▽

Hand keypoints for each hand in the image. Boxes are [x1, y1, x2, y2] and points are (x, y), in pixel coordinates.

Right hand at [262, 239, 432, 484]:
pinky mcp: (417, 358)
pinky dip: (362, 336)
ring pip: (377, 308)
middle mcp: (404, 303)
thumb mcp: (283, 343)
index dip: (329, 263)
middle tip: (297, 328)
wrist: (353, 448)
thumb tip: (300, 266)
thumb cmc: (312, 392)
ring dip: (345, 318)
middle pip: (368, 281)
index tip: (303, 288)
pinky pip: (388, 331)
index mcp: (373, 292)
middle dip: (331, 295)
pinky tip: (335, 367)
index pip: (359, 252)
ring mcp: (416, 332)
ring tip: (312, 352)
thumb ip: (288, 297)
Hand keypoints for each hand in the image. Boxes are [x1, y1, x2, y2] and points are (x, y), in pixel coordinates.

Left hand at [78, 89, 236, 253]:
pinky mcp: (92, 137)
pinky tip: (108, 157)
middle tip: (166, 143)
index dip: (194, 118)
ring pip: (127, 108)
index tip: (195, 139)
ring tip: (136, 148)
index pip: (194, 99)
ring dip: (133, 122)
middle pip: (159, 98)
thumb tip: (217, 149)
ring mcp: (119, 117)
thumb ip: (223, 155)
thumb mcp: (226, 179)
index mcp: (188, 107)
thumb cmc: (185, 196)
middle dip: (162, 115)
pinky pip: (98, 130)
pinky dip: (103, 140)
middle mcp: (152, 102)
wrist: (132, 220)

△
▽

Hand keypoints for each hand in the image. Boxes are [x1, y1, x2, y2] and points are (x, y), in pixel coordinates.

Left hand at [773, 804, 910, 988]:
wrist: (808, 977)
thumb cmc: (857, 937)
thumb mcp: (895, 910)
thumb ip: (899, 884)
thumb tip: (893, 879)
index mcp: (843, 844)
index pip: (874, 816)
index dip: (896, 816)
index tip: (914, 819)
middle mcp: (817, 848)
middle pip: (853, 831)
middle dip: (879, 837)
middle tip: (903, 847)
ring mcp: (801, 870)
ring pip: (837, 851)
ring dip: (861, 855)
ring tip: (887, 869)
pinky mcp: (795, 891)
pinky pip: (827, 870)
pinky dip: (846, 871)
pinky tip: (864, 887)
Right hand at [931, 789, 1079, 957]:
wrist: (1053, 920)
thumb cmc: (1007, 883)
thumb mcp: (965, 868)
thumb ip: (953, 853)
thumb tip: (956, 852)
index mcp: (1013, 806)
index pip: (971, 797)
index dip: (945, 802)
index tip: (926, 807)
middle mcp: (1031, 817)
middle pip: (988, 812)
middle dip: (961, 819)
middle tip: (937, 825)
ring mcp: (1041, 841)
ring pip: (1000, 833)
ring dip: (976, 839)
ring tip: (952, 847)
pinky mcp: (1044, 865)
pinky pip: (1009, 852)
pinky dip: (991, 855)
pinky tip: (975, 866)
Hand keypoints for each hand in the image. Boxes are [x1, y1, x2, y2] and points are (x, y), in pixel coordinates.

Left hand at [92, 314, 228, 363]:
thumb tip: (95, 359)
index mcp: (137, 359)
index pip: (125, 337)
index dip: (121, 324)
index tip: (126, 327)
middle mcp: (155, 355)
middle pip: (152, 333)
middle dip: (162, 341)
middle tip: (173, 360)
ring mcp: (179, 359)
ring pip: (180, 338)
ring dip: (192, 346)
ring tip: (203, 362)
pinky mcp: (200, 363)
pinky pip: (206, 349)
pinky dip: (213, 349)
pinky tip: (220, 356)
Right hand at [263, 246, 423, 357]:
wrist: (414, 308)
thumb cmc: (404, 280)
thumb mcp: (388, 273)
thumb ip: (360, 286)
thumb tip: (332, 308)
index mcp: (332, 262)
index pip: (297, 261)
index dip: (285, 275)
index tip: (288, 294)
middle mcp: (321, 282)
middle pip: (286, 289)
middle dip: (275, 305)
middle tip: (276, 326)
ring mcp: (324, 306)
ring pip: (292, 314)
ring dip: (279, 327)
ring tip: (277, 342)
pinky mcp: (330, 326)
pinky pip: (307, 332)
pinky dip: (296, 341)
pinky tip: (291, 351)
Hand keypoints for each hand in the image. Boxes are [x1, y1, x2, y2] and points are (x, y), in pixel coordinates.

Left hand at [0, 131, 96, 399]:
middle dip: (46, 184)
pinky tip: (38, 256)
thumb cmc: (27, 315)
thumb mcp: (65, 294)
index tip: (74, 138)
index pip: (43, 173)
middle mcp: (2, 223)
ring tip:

△
▽

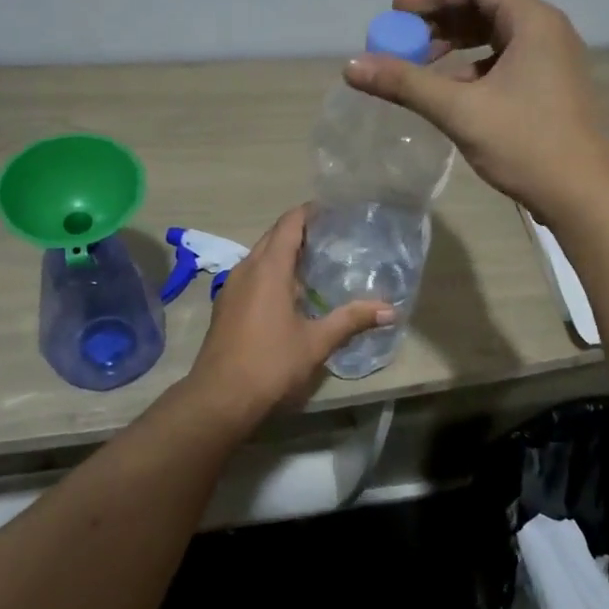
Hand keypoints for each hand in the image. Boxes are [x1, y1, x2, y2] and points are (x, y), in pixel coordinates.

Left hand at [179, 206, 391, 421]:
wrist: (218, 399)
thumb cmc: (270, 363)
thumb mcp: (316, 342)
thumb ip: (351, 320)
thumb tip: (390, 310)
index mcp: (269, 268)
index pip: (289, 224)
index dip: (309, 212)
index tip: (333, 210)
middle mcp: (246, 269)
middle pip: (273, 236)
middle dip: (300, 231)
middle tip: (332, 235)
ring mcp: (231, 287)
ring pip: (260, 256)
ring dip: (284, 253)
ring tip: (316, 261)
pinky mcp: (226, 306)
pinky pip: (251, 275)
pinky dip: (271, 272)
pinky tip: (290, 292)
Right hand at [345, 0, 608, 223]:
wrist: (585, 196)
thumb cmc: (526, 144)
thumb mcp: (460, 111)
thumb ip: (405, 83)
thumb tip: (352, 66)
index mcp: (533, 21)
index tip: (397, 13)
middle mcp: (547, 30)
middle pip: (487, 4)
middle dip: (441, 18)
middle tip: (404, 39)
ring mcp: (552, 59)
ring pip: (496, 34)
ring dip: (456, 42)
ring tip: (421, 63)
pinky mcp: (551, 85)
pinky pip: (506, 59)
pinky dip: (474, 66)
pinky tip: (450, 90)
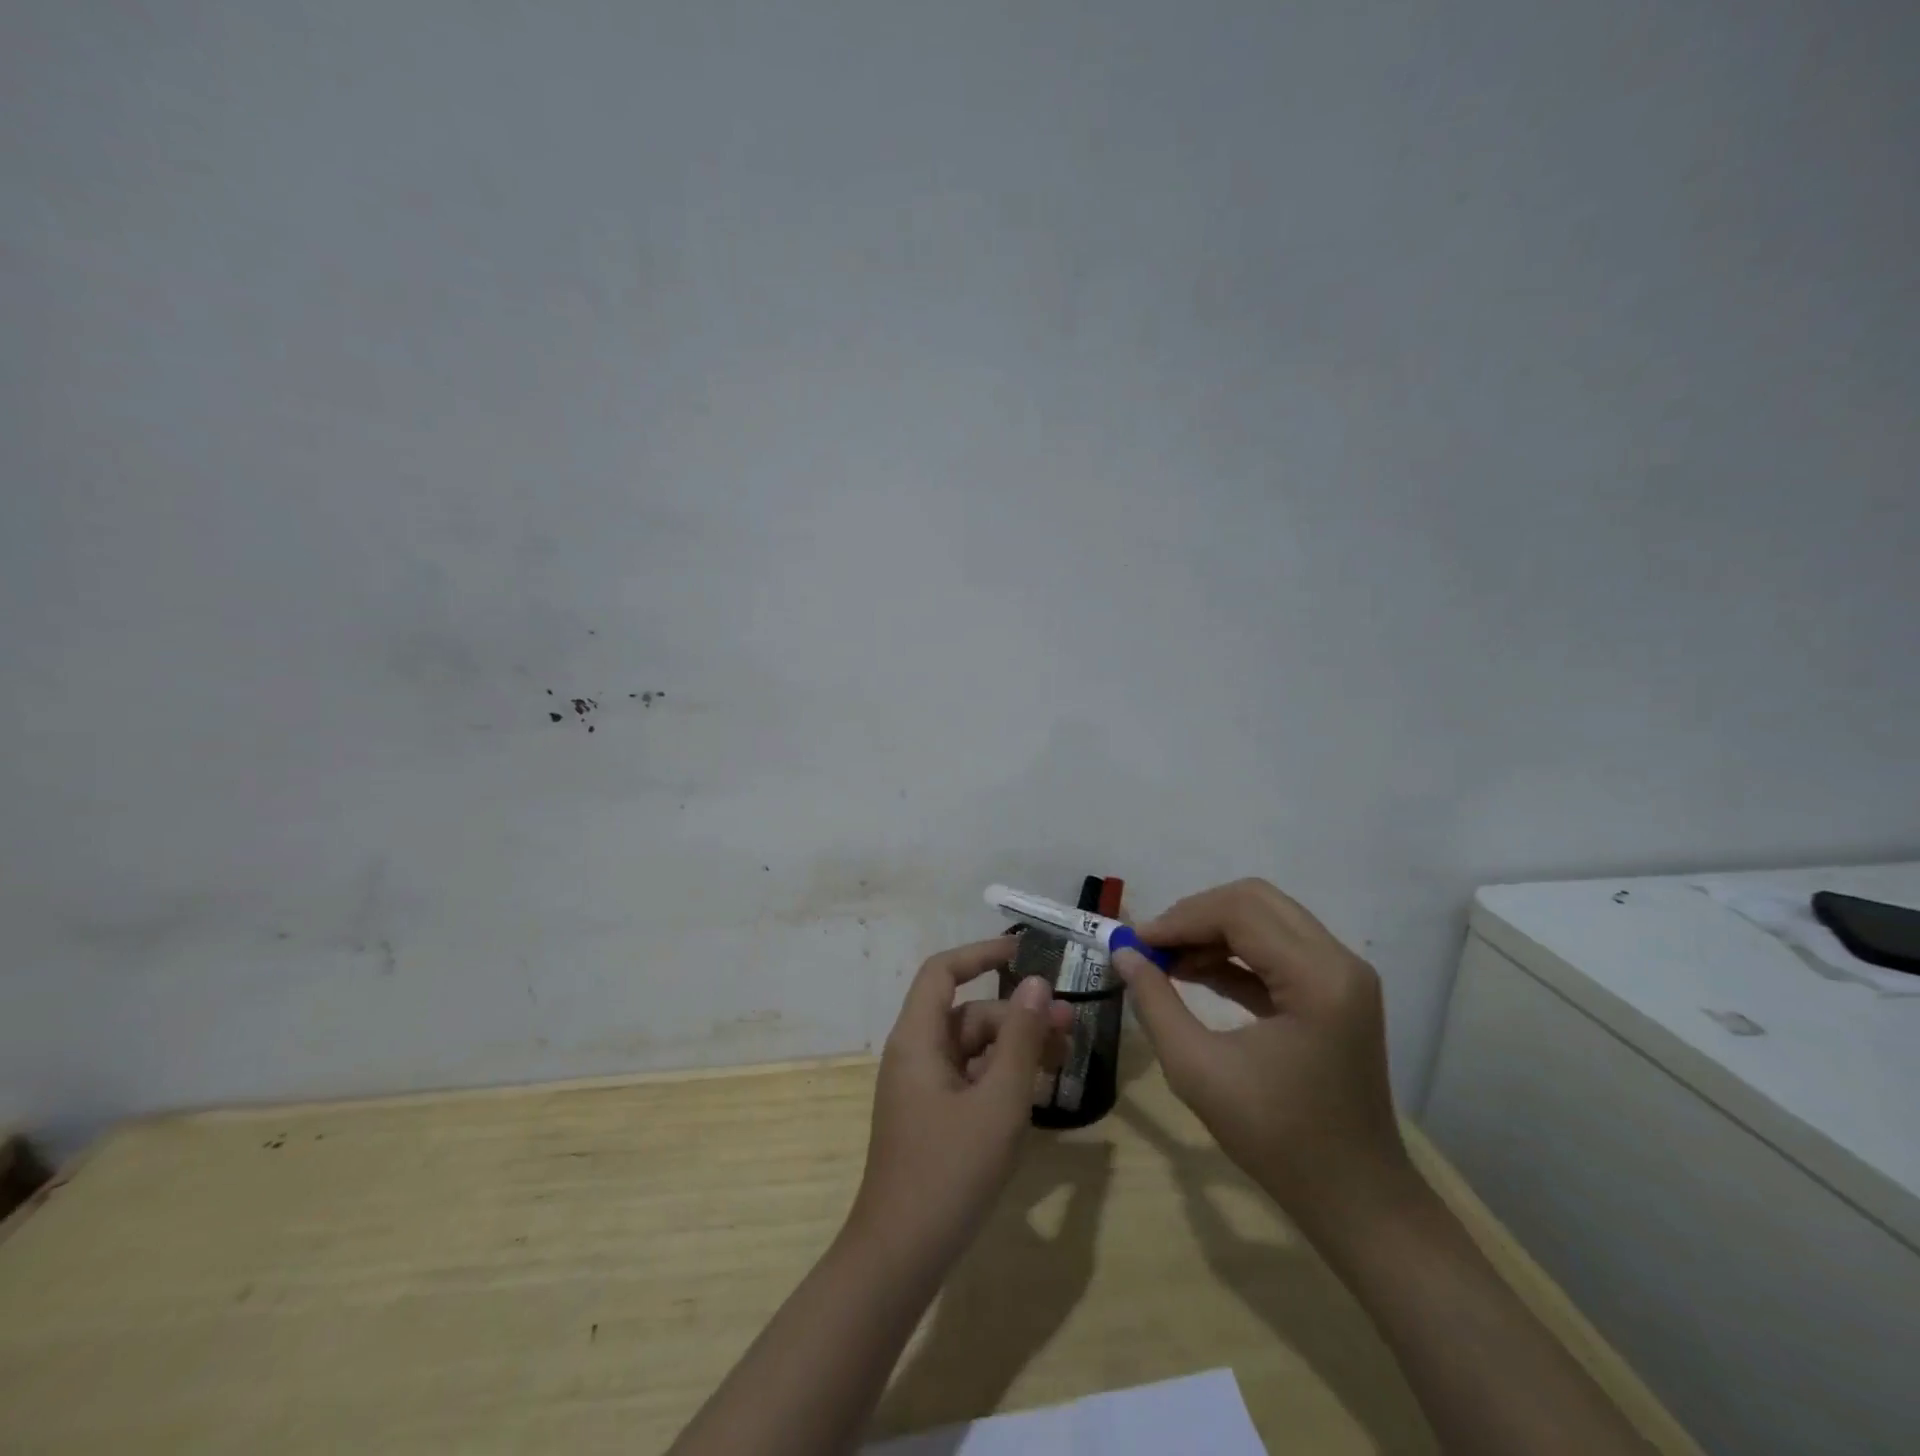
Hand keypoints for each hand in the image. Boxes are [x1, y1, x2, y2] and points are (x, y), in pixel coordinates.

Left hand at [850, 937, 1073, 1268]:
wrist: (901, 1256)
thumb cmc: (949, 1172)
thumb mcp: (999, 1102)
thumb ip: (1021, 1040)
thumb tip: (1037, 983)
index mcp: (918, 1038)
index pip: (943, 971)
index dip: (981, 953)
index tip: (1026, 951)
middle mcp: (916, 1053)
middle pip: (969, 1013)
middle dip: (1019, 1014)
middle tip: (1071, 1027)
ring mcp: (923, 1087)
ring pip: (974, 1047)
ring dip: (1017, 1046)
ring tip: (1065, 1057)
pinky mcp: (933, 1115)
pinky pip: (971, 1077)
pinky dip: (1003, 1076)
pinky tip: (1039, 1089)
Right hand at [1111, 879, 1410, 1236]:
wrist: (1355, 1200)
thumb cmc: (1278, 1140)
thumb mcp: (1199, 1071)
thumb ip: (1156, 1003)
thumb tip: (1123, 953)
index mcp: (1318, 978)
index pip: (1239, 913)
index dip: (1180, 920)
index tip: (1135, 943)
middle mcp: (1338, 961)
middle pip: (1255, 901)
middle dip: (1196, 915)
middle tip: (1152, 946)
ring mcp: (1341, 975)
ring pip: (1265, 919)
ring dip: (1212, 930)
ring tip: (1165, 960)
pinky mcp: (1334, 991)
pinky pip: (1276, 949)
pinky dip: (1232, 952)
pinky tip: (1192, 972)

△

Of all the lines in the entries, count those with the string "Right", and report only that number.

5